The key observation is that the sequence without '9's can be mapped to a base-9 system. Each digit in the base-9 representation corresponds to a digit in the modified sequence (0 maps to 0, 1 maps to 1, ..., 8 maps to 8). Converting n to base 9 effectively gives us the digits of the result in the modified sequence. However, we must adjust since base 9 starts from 0, while we need 1-based indexing.

Algorithm:

  1. Convert n to base 9: Convert the input n to its base 9 representation. We subtract 1 from n before conversion because our sequence is 1-indexed, while base-9 representation is 0-indexed.

  2. Construct the result: Iterate through the base 9 digits. Each digit represents a digit in the final answer. However, since we skipped numbers with '9', we replace any instance of 0, 1, 2, ..., 7 with the same digit. This mapping directly from base 9 to the sequence of numbers without 9s.

  3. Return the result: The constructed number is the nth number in the modified sequence.

Time Complexity Analysis:

The dominant operation is converting n to base 9. The number of digits in the base 9 representation of n is proportional to log9(n). Each digit conversion takes constant time. Therefore, the overall time complexity is O(log9n), which is effectively O(log n).

Space Complexity Analysis:

The space complexity is O(log n) because we need to store the base 9 digits, the number of which is proportional to log9(n).

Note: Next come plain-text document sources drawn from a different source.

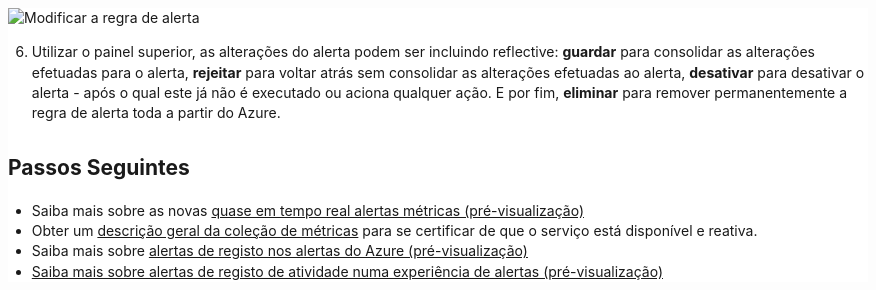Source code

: 
   ![Modificar a regra de alerta](./media/monitor-alerts-unified/AlertsPreviewEdit.png)

6. Utilizar o painel superior, as alterações do alerta podem ser incluindo reflective: **guardar** para consolidar as alterações efetuadas para o alerta, **rejeitar** para voltar atrás sem consolidar as alterações efetuadas ao alerta, **desativar**  para desativar o alerta - após o qual este já não é executado ou aciona qualquer ação. E por fim, **eliminar** para remover permanentemente a regra de alerta toda a partir do Azure.

## <a name="next-steps"></a>Passos Seguintes

- Saiba mais sobre as novas [quase em tempo real alertas métricas (pré-visualização)](monitoring-near-real-time-metric-alerts.md)
- Obter um [descrição geral da coleção de métricas](insights-how-to-customize-monitoring.md) para se certificar de que o serviço está disponível e reativa.
- Saiba mais sobre [alertas de registo nos alertas do Azure (pré-visualização)](monitor-alerts-unified-log.md)
- [Saiba mais sobre alertas de registo de atividade numa experiência de alertas (pré-visualização)](monitoring-activity-log-alerts-new-experience.md)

Code Implementation (Python):

def newInteger(n: int) -> int:
    """
    Finds the nth integer in the sequence without numbers containing '9'.
 
    Args:
        n: The index of the desired integer (1-indexed).
 
    Returns:
        The nth integer in the modified sequence.
    """
    n -= 1  # Adjust for 0-based indexing in base 9 conversion
    base9_digits = []
    while n > 0:
        digit = n % 9
        base9_digits.insert(0, digit)  # Prepend for correct order
        n //= 9
    
    result = 0
    for digit in base9_digits:
        result = result * 10 + digit
    return result
 
 

Code Implementation (Java):

class Solution {
    public int newInteger(int n) {
        n--; // Adjust for 0-based indexing
        List<Integer> base9Digits = new ArrayList<>();
        while (n > 0) {
            int digit = n % 9;
            base9Digits.add(0, digit); // Prepend for correct order
            n /= 9;
        }
 
        int result = 0;
        for (int digit : base9Digits) {
            result = result * 10 + digit;
        }
        return result;
    }
}

Code Implementation (C++):

class Solution {
public:
    int newInteger(int n) {
        n--; // Adjust for 0-based indexing
        vector<int> base9Digits;
        while (n > 0) {
            int digit = n % 9;
            base9Digits.insert(base9Digits.begin(), digit); // Prepend for correct order
            n /= 9;
        }
 
        int result = 0;
        for (int digit : base9Digits) {
            result = result * 10 + digit;
        }
        return result;
    }
};

Code Implementation (Go):

func newInteger(n int) int {
	n-- // Adjust for 0-based indexing
	base9Digits := []int{}
	for n > 0 {
		digit := n % 9
		base9Digits = append([]int{digit}, base9Digits...) // Prepend for correct order
		n /= 9
	}
 
	result := 0
	for _, digit := range base9Digits {
		result = result*10 + digit
	}
	return result
}

These implementations all follow the same algorithm, achieving the optimal time and space complexity. Remember to choose the implementation that best suits your preferred programming language.